Eyeseryl was developed to address two of the main visible drivers of puffy, tired-looking eyes:

  • Fluid retention. Under-eye puffiness, especially in the morning, is largely caused by lymphatic and interstitial fluid pooling in the thin tissue. Acetyl Tetrapeptide-5 has been studied for supporting the look of reduced fluid build-up.
  • Visible micro-bruising / vascular pooling. The "bluish" component of dark circles often comes from blood pooling beneath thin under-eye skin. Lipotec's research suggests Eyeseryl supports the look of more even-toned, less shadowed under-eyes through effects on permeability of small vessels.

It's worth being clear about what it does not do. It doesn't fill volume loss or tear troughs (a structural concern). It doesn't significantly brighten surface pigmentation under the eyes (that's a job for brightening peptides like Oligopeptide-68). It doesn't replace sleep.

What does the research show?

Lipotec's published research includes a 30-day in-vivo study of women aged 30-55 with under-eye puffiness, showing improvements in puffiness and dark-circle appearance compared to placebo. Eyeseryl has since been a routine entrant in independent peer-reviewed reviews of "evidence-based" eye-cream peptides.

As with other cosmetic peptides, the gains are visible but not dramatic. Most users report a "more rested-looking" effect after 4-8 weeks, often layered with the immediate visible decongestion caffeine provides.

Who is Acetyl Tetrapeptide-5 for?

  • Anyone with morning under-eye puffiness from fluid retention, allergies, or sleep patterns.
  • Bluish-toned dark circles driven by vascular pooling rather than surface pigment.
  • People who travel often, long flights, dehydration, and altitude all worsen under-eye fluid retention.
  • People who use retinol around the eyes, the peptide layers comfortably with retinol and can be the "morning partner" to evening retinol.

How to use it

Apply morning and evening to the orbital bone and inner under-eye corner.
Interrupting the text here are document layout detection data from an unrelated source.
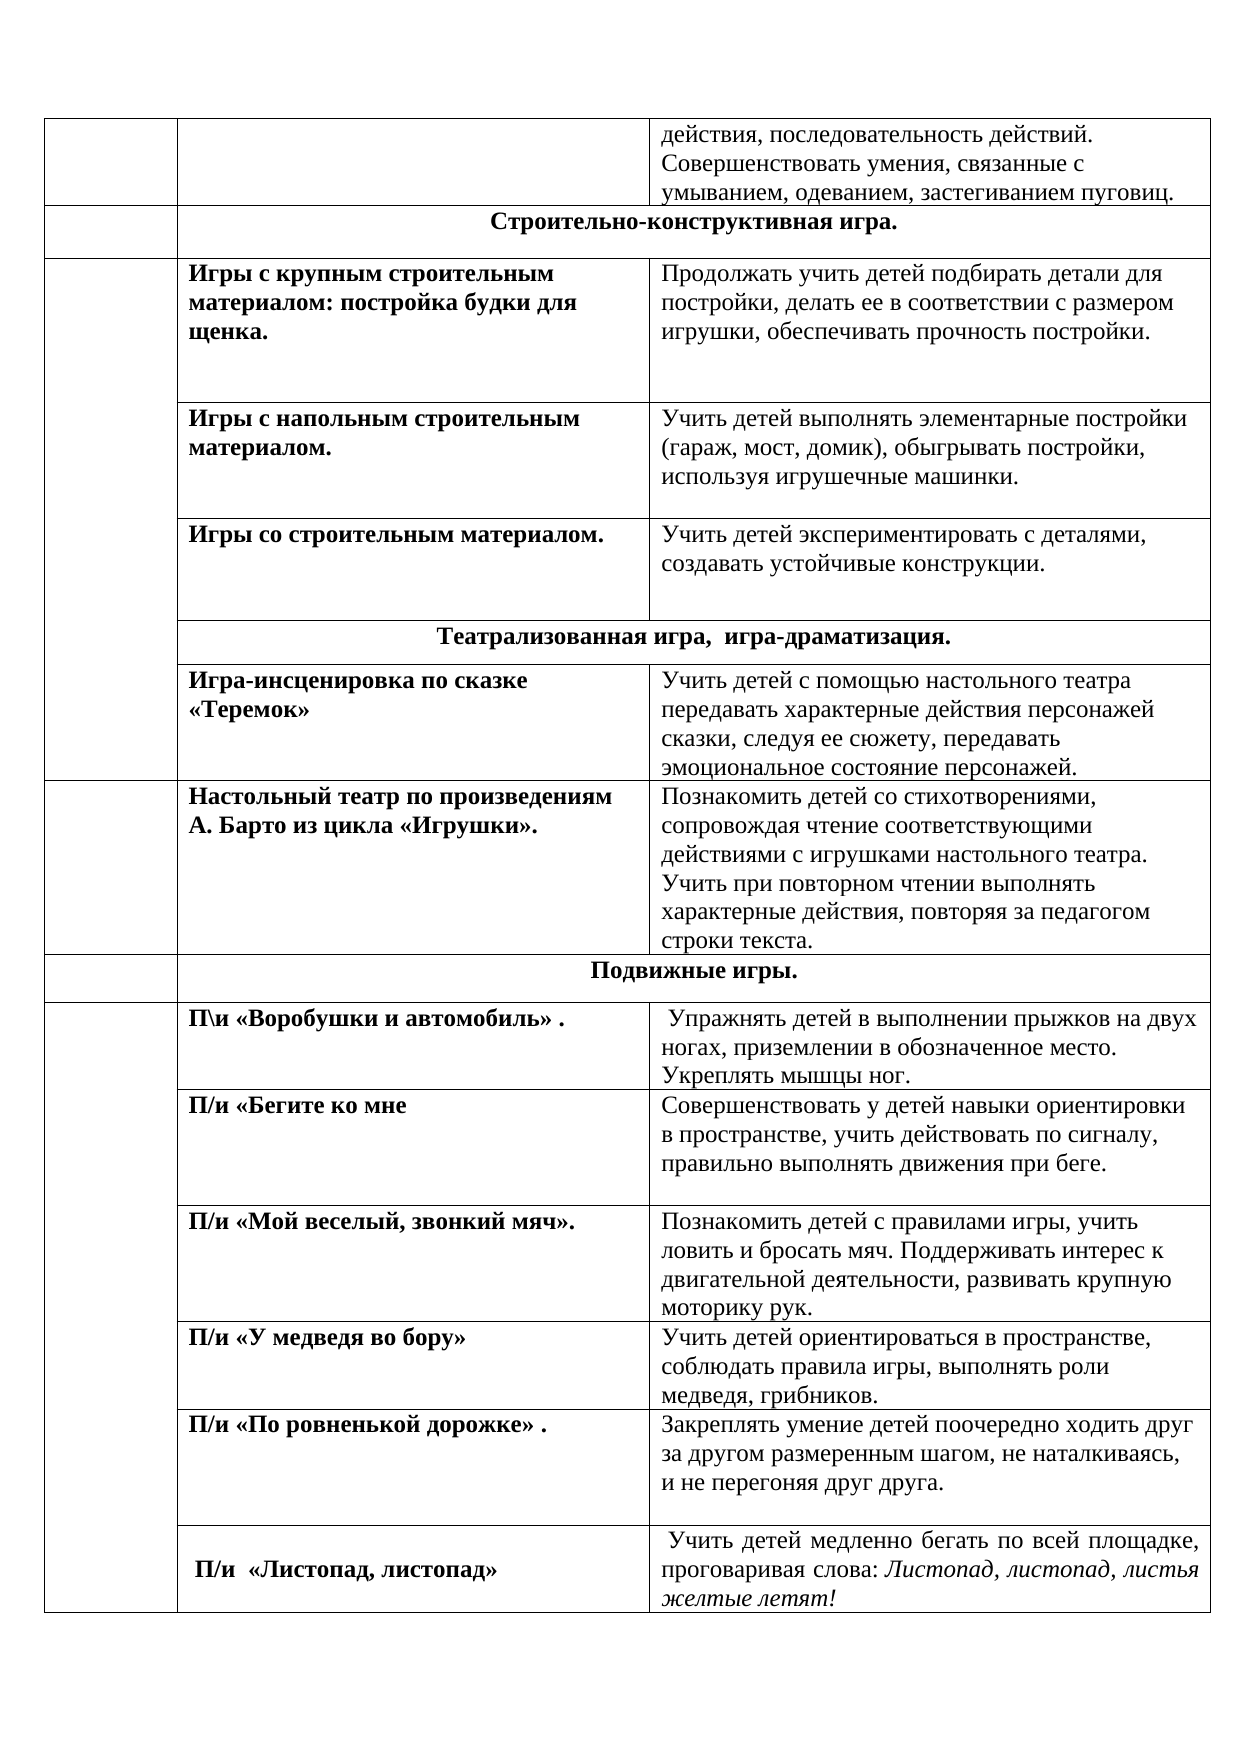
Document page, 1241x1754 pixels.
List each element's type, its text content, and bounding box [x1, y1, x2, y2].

table_cell Учить детей с помощью настольного театра передавать характерные действия персонажей сказки, следуя ее сюжету, передавать эмоциональное состояние персонажей. [1060, 665, 1210, 780]
table_cell Учить детей экспериментировать с деталями, создавать устойчивые конструкции. [650, 519, 1210, 620]
table_cell Учить детей ориентироваться в пространстве, соблюдать правила игры, выполнять роли медведя, грибников. [878, 1322, 1210, 1408]
table_cell Учить детей медленно бегать по всей площадке, проговаривая слова: Листопад, листопад, листья желтые летят! [843, 1526, 1210, 1612]
table_cell Игры со строительным материалом. [178, 519, 649, 620]
table_cell Познакомить детей со стихотворениями, сопровождая чтение соответствующими действиями с игрушками настольного театра. Учить при повторном чтении выполнять характерные действия, повторяя за педагогом строки текста. [813, 781, 1210, 954]
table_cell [178, 119, 649, 205]
table_cell Игра-инсценировка по сказке «Теремок» [178, 665, 649, 780]
table_cell Игры с напольным строительным материалом. [178, 403, 649, 518]
table_cell П\и «Воробушки и автомобиль» . [178, 1003, 649, 1089]
table_cell Настольный театр по произведениям А. Барто из цикла «Игрушки». [178, 781, 649, 954]
table_cell П/и «Бегите ко мне [178, 1090, 649, 1205]
table_cell Учить детей выполнять элементарные постройки (гараж, мост, домик), обыгрывать постройки, используя игрушечные машинки. [650, 403, 1210, 518]
table_cell П/и «По ровненькой дорожке» . [178, 1410, 649, 1524]
table_cell Строительно-конструктивная игра. [178, 206, 1210, 257]
table_cell [45, 781, 177, 954]
table_cell П/и «У медведя во бору» [178, 1322, 649, 1408]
The morning application is the more impactful one, puffiness from overnight fluid retention is at its peak when you wake up, and the cooling effect from accompanying caffeine and EGCG is an immediate visual reset.

In a stick format like the Depuff stick, the cool, solid balm-serum format is a natural fit for the eye area: the cooling glide itself contributes to the de-puff experience, the targeted application avoids product migration into the eye, and the hygiene profile of a stick (no fingertips, no dropper) is safer for the delicate eye area than most other formats.

Common questions

Does Acetyl Tetrapeptide-5 work without caffeine?

The peptide's signaling effects work on their own, but in practice it's almost always formulated with caffeine and EGCG because the combination gives both immediate visible decongestion and the slower signaling change. The Depuff stick uses this standard combination.

Can it be used on the eyelids?

Yes, but apply carefully, eyelid skin is the thinnest on the face. Most use is on the orbital bone, under-eye, and outer corner; the formula migrates inward over time.

Will it help under-eye hollows?

No. Hollow shadow is a structural concern, fat pad position, bone structure, volume loss, which is not addressable with any topical. Acetyl Tetrapeptide-5 is for fluid- and vascular-driven under-eye look.

Further reading

  1. Lipotec / Lubrizol technical bulletin, "Eyeseryl, for the look of decongested, less-puffy eyes."
  2. Doukas, A. G., et al. (2015). "Cosmeceutical treatments for periorbital hyperpigmentation." Clinical, Cosmetic and Investigational Dermatology, 8, 309-315.
  3. Schagen, S. K. (2017). "Topical Peptide Treatments with Effective Anti-Aging Results." Cosmetics, 4(2), 16.